A sitemap is a listing of pages within your site. Web crawlers often work by starting at the root of your website (like https://example.com/), and then navigating to each of the links on that page. The crawler will repeat the process until it can’t find any more links. For a well-linked site, this process works well. Unfortunately, if you have a page that is not linked to other pages, the crawler will not know that it exists. The benefit of a sitemap is that you can inform the crawler about all your pages, whether they are linked well to other pages or not.
handroll 3.1 includes a sitemap extension
that will generate a sitemap for you automatically.

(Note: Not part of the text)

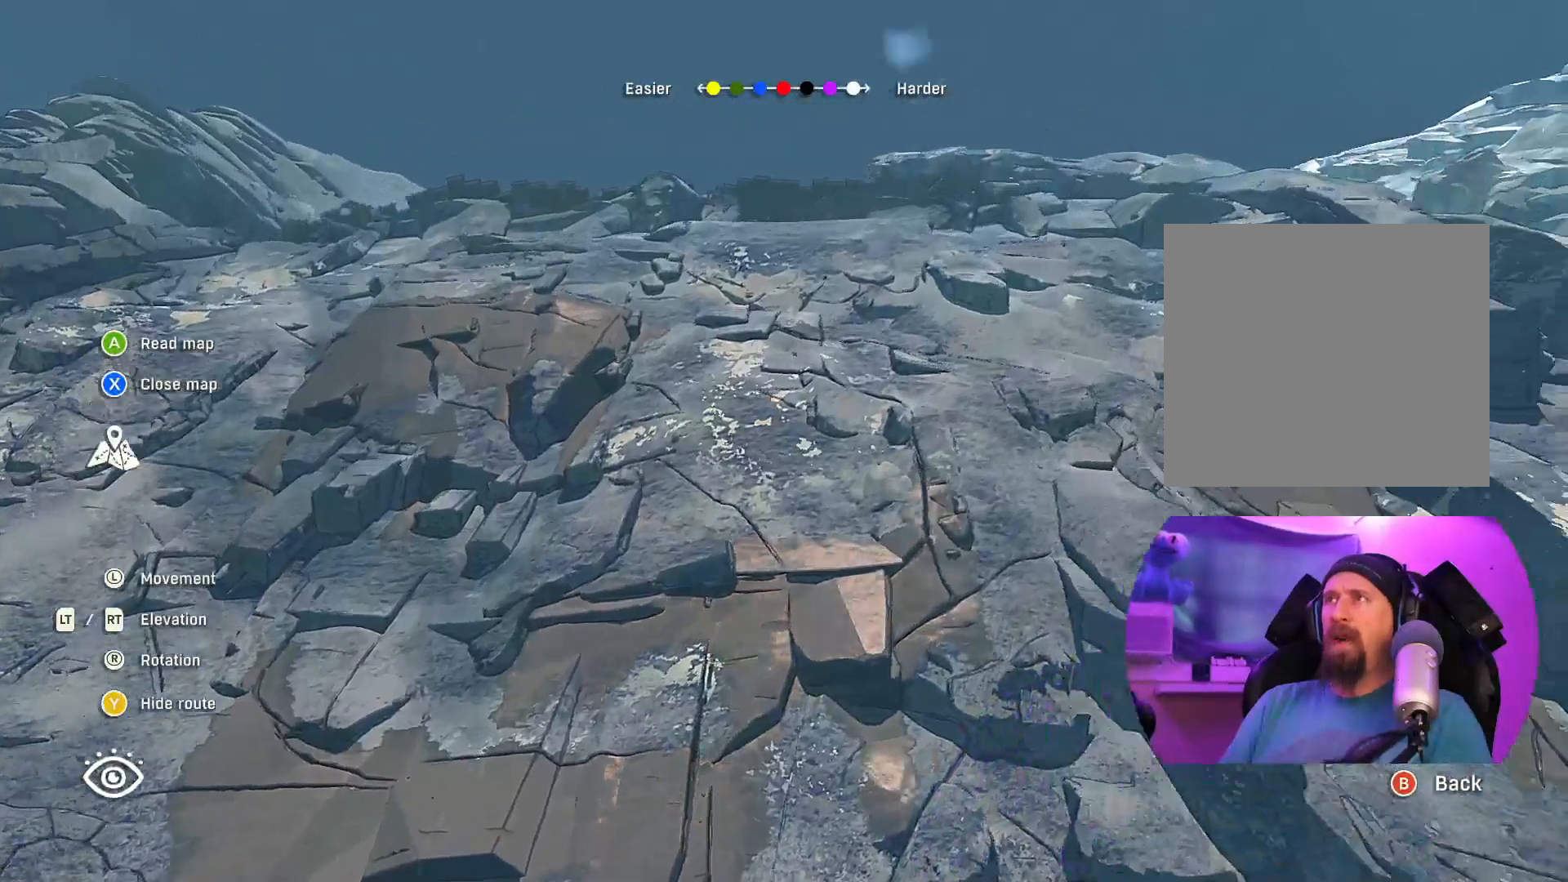
{"buttons": [], "left_stick": "down", "right_stick": "center", "events": [[67, "left_stick", "down"], [200, "right_stick", "down"], [483, "right_stick", "center"]]}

To use it, add the following to your handroll.conf
.
[site]
with_sitemap = True
That’s it!
From now on,
any of your HTML files will be included
in a sitemap.txt
file.
Once you have a sitemap,
you should inform web crawlers
of its location.
Conventionally, websites “communicate”
with web crawlers
via a robots.txt
file.
This file gives instructions
of what a crawler should
or should not crawl.
It also happens to be the place
where you can specify the location
of a sitemap file.
robots.txt
wants the full URL
to the sitemap file
so I used handroll’s new Jinja 2 template composer
to generate my file
without hardcoding my domain.
The whole file,
named robots.txt.j2
,
looks like:
User-agent: *
Disallow:
Sitemap: {{ config.domain }}/sitemap.txt
With one additional line in my configuration file and three lines in a template file, I made it easier for web crawlers to find everything I care about on my website.